Exhibit C: Under the 2013 Draft Care and Support Bill, people will be allowed to commission their own care. Hundreds of thousands of people suddenly become direct employers, and with it their responsibilities including national insurance. My head can’t compute how a carer could work out their tax returns with a different employer for every 15 minutes or handle the potential Tsunami of abuse on both sides when vulnerable old people also become the gaffers.
Rather than attempting to buy up Nepal to build a retirement village for people that you love, there are things that we can still do to close this care gap. Local authorities are still the primary commissioners of care and could decide to make grown up decisions about contractors. It could, for example, learn the lessons of public sector procurement since the 1980s and actually include quality into the cost of care.
Yup, that means costing out realistically what it means to ensure basic standards and avoid the scandals that are likely to dominate the Metro over the coming years.
This costing means working out how much those of us who work in health and social care pay the state to do their job properly.

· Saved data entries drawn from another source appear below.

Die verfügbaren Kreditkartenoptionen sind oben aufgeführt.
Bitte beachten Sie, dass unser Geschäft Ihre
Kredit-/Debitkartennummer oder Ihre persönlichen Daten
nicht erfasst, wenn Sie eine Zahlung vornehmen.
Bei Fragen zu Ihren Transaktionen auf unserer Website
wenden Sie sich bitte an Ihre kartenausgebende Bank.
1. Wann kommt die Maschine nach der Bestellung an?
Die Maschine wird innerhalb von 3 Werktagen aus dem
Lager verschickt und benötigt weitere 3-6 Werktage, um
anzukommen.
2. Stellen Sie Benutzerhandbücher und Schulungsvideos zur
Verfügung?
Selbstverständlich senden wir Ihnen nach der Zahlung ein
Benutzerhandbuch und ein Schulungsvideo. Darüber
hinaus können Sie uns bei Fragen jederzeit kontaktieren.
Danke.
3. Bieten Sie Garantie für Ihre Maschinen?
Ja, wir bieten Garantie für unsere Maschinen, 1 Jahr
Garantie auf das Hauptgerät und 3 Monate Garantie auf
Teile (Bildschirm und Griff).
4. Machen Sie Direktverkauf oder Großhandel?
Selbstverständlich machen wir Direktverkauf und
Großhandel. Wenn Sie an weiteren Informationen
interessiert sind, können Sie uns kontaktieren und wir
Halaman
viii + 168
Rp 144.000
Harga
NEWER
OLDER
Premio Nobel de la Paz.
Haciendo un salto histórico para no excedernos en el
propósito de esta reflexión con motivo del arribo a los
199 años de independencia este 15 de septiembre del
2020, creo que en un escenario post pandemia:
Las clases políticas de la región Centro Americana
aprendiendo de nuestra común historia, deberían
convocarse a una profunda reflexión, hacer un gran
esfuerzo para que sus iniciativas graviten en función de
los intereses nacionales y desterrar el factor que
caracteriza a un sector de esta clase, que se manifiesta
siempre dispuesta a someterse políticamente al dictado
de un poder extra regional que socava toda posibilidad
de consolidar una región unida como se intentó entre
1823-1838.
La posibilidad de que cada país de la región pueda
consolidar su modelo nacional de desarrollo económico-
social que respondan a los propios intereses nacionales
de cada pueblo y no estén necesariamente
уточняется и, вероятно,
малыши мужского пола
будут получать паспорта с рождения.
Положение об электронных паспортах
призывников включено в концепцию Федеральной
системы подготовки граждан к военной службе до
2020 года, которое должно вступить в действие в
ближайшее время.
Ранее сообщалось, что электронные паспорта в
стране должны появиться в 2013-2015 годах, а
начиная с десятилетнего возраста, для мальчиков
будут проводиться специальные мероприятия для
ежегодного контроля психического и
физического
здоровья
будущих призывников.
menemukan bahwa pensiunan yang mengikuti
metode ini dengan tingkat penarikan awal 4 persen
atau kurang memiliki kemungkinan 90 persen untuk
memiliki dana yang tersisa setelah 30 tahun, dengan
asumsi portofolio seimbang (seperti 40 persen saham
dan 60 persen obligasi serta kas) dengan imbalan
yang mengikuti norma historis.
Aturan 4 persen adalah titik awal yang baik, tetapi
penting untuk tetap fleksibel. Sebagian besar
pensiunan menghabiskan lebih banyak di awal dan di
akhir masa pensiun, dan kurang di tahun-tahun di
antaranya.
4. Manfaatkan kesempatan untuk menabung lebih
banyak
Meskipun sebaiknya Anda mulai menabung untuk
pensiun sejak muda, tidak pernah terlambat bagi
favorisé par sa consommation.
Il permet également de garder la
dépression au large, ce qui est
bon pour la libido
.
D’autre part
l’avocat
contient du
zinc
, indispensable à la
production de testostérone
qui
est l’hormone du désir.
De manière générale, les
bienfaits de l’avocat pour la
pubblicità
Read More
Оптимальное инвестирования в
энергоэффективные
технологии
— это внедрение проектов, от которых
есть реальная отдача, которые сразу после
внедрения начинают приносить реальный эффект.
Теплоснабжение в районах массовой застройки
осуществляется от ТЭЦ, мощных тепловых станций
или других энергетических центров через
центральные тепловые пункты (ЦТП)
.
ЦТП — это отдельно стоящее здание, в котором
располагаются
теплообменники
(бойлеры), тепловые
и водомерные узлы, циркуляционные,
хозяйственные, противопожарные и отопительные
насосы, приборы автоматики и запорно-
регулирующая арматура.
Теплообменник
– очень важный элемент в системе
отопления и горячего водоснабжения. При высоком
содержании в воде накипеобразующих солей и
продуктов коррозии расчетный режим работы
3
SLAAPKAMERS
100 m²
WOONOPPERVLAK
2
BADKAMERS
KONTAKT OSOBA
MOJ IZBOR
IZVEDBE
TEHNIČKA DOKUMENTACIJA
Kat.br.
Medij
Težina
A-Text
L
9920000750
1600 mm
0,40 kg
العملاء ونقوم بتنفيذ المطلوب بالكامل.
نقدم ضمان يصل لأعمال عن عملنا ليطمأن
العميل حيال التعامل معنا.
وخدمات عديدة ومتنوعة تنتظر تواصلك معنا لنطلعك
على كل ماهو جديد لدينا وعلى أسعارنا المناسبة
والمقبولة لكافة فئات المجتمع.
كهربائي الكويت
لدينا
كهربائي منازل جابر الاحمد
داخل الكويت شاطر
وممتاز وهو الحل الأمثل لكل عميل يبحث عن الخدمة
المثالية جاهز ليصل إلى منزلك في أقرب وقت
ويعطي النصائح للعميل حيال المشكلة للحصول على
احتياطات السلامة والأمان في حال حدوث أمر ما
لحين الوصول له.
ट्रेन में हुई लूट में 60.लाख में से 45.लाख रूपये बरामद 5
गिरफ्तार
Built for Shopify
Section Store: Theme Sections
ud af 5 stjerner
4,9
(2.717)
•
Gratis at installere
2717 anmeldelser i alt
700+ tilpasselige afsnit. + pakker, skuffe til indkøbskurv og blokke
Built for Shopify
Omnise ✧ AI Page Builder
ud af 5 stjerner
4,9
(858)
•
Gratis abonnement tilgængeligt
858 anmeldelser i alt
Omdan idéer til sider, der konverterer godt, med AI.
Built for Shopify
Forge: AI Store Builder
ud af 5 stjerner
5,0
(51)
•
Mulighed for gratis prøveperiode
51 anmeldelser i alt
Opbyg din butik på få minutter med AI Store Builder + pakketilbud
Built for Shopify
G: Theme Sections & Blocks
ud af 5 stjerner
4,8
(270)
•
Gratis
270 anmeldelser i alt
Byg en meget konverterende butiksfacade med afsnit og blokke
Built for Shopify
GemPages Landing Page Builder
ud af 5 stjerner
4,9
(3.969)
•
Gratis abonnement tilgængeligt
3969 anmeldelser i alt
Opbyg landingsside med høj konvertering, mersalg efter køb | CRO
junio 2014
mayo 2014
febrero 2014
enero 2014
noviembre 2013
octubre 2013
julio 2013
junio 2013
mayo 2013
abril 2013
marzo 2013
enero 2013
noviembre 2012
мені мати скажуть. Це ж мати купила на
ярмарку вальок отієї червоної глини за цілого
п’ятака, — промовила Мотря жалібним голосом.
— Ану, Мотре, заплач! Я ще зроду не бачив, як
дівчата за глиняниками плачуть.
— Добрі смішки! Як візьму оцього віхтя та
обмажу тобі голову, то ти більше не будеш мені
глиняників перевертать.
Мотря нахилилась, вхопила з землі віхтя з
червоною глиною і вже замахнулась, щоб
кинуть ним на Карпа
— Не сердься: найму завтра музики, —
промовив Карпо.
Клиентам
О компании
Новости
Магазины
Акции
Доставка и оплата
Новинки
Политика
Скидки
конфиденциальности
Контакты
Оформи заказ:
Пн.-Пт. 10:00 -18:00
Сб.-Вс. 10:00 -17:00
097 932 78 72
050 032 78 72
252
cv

We are not exactly flush but when employers don’t pay the time it takes for a carer to travel to clients, or the phone they have to use to check medication schedules, the carer does. The state is in debt to some of the poorest workers in the UK. For local authorities to miscalculate the full costs of this is a failure of their duty of care to both carers and those being cared for and is likely to be an expensive mistake.
The biggest gap is an emotional one. Most of the people receiving social care are over the age of 85 years. This is hard to say, dear reader, but this means that the nature of care is of the most profound kind, preparing for a good death. Freud said that the reality of our own mortality is so hard to bear that it’s the only thing that our unconscious can’t dabble with. Our minds cannot know our own death. Even though we all die, the realisation of this is almost too hard to bear making the guardians of our final years crucial to whether we manage a good death or not. Currently, this job of emotional work is being outsourced to people on minimum wage where appeals to compassion and prayers for a workforce made of angels won’t work.
It doesn’t get more existential than that.
How we die affects all of us. It is the most important emotional project of any society, and one which we are currently making a right hash of. Unless we treat the guardians of our old age with dignity and a decent wage we split off the responsibility of living and ending a good life. This week we’ll mainly be tweeting quotes from carers and encouraging you to show some care for the carers, wherever you encounter them this week, whether it’s offering to cook a neighbour’s meal while they change the sheets or finding out the name of your mum’s carer and actually remembering it. All of us deserve enough time for people to know our names and listen to our stories, whether we’re the carer or the cared for.